Wordt voorgesteld ter afdoening aan B. en W. te
zenden.
De heer De Vries betoogt, dat de verkoop van con
sumptie-ijs niet valt onder de Winkelsluitingswet, en
nu zijn de pachters van de gem. standplaatsen slechter
uit dan de losse venters, daar de eersten 's avonds na
achten en Zondagsmorgens niet mogen verkoopen. Spr.

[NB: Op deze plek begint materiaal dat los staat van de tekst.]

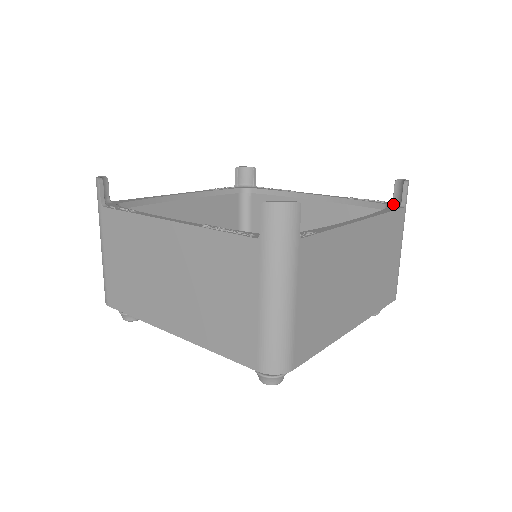
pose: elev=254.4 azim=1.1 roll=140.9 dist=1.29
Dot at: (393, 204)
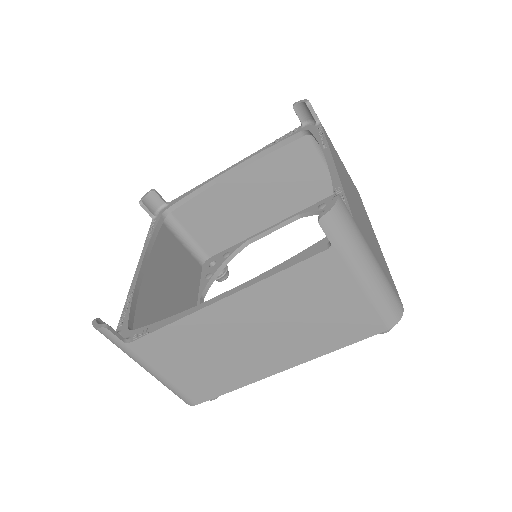
Dot at: occluded
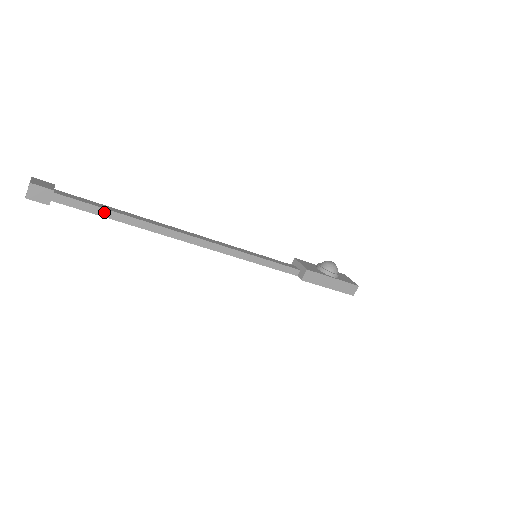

vereenigt er zich mee, dat B. en W. deze zaak afdoen,
maar meent, dat er reden is, aan den wensch van
adressanten tegemoet te komen.
De heer Van der Geest meent ook, dat adressanten
t.o.v. hun collega's gehandicapt zijn, doordat zij 's avonds
na 8 uur en 's Zondagsmorgens hun standplaatsen niet
mogen innemen, terwijl losse venters dan wel mogen
venten. Adressanten moeten t.o.v. concurrentie met
dezen gelijk komen te staan. Het betreft hier seizoen
werk, gedurende enkele warme maanden, en juist vooral
s avonds na 8 uur is de verkoop niet onbevredigend en
dan moeten adressanten ophouden. Spr. hoopt, dat
B. en W. met dit adres rekening zullen houden.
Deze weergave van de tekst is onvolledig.